Based on photographs from her field study of teenagers filming social media content, Bitran created an interactive installation that explored the commonality between them all — white shoes.
“Bitran comments on sharing culture in bodies of work like ‘White Shoes’ where she paints life-size renderings of teenagers posing for each other on social media,” said Paloma Barhaugh-Bordas, Assistant Professor of Art. “The tension of unique sameness that defies late adolescents is at hand. The paintings are installed on their heads, feet in the air, exposing pair after pair of white shoes.”
Bitran’s installation, “White Shoes” was exhibited at the Practice Gallery in Pennsylvania.
“In her work we see the re-rendering of a media scroll that we might otherwise fail to recall in the pace of visual consumption that marks this time, where physical distancing is skewed for the safer option of digital merging,” Barhaugh-Bordas said. “Bitran capitalizes on the mass appeal of pop culture that has become a structure shaping how we consume and increasingly how we relate.”
In addition to Bitran’s recent artwork, she has worked on a recreation of the Titanic by James Cameron over the last six years. She said the scenes range from animation to live action and have included 600+ participants from 19 cities across the United States, Chile and Mexico.
“There was this love story. There was this class issue,” Bitran said. “There’s this possibility to associate this tragedy to other spectacles and realities that happen today. This allowed me to have a lot of freedom about who to invite and where to film.”
Bitran is the director and plays Rose in each scene, but Jack is played by anyone from a 10-year-old boy to a 40-year-old woman.
“Those who want to be Jack are Jack,” she said. “Because there are different nuisances as to when you invite your performers to perform as this concept or that concept.

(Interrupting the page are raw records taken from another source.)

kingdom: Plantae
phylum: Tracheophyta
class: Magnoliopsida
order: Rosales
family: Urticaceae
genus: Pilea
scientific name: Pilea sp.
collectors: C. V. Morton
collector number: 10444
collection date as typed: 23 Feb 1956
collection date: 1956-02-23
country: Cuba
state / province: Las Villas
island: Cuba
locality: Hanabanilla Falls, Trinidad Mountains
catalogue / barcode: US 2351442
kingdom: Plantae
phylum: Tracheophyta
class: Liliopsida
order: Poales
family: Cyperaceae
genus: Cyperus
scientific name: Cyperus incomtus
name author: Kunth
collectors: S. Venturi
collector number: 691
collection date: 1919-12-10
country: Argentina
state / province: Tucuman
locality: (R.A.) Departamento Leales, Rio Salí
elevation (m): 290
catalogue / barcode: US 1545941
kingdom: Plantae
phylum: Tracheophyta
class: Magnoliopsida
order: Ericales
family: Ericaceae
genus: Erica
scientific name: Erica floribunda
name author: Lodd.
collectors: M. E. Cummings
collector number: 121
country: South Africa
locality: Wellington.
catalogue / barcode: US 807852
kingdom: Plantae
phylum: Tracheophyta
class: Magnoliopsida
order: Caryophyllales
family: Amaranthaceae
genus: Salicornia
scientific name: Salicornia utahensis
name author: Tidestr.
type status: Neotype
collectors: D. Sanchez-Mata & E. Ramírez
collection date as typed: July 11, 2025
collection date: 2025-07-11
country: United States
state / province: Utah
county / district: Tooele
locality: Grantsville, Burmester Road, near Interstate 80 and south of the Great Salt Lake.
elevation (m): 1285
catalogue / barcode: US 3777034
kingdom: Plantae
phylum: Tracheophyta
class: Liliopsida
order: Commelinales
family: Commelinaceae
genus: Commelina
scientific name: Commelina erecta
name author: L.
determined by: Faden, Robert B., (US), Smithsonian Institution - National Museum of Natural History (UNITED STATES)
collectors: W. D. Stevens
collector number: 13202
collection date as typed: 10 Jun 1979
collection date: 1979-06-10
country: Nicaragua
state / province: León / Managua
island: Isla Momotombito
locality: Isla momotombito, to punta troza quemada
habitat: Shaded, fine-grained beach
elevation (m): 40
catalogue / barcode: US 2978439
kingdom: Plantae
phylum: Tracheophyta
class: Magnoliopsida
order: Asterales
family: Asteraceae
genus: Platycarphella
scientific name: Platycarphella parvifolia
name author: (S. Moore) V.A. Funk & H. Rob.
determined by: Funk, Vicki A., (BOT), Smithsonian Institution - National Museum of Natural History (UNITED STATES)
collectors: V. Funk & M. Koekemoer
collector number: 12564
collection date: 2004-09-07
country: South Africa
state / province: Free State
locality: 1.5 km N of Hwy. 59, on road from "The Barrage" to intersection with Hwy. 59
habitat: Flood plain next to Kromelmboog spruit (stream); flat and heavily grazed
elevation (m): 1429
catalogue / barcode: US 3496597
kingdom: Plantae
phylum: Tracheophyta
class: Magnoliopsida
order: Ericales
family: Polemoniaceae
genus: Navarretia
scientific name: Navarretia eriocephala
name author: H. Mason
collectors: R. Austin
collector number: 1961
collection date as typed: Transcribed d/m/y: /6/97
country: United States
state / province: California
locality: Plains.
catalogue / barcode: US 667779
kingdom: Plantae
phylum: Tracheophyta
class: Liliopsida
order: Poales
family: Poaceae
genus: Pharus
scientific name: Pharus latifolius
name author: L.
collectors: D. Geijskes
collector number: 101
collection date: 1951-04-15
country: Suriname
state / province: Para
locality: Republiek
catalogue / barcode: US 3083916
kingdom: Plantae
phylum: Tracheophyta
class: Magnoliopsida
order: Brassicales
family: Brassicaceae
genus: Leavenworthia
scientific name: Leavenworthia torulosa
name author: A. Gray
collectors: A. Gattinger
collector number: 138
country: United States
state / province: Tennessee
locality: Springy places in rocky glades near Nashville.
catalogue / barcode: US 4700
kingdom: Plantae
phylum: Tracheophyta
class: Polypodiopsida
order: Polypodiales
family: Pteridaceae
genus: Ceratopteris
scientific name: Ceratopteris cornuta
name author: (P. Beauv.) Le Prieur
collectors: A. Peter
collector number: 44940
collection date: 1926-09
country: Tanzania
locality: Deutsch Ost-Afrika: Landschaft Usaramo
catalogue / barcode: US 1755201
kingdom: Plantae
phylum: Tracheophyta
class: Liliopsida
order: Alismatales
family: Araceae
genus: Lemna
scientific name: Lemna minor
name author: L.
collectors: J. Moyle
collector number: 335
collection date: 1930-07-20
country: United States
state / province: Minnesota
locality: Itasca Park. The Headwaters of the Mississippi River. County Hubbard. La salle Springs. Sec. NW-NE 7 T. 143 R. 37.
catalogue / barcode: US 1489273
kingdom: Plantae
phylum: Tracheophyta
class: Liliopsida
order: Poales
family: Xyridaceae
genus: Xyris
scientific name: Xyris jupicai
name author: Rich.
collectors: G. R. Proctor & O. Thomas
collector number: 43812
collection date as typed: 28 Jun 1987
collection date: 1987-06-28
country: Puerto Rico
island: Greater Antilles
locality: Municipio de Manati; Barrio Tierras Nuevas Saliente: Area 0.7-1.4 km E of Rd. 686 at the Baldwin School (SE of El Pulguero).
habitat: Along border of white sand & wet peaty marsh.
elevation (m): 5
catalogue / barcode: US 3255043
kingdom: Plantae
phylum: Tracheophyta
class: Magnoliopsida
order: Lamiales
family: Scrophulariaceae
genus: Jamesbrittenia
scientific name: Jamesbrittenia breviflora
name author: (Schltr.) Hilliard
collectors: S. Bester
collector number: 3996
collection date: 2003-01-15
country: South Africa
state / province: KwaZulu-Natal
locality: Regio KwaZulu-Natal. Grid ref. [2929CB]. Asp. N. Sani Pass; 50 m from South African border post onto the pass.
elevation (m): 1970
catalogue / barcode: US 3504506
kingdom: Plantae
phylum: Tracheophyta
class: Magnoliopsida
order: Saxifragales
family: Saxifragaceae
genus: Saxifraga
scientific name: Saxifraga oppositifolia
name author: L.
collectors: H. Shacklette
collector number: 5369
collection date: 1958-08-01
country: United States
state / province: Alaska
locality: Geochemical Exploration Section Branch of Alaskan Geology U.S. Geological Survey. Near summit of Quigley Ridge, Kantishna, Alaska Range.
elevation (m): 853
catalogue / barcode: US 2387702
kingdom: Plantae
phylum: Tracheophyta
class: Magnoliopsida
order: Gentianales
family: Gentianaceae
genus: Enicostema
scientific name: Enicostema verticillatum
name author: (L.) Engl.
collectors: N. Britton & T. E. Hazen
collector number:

This is something really important about this project, that it’s based on mutual agreement and volunteers.”
Bitran said all of the sets and props are created with local materials on a modest budget which is supplemented with artist grants.
“I have been friends with Claudia since she began her own version of this epic and over the years it has become a self-propelling machine reaching a scale and scope that is itself titanic,” Barhaugh-Bordas said. “This project, though just one of many the artist manages to juggle in her devoted studio-based practice, is representative of the kind of mark Bitran is making as an artist. A joyful but incisive and precise examination of the components that make up our culture zeitgeist. Her work is undoubtedly woven into a conversation had in the present.”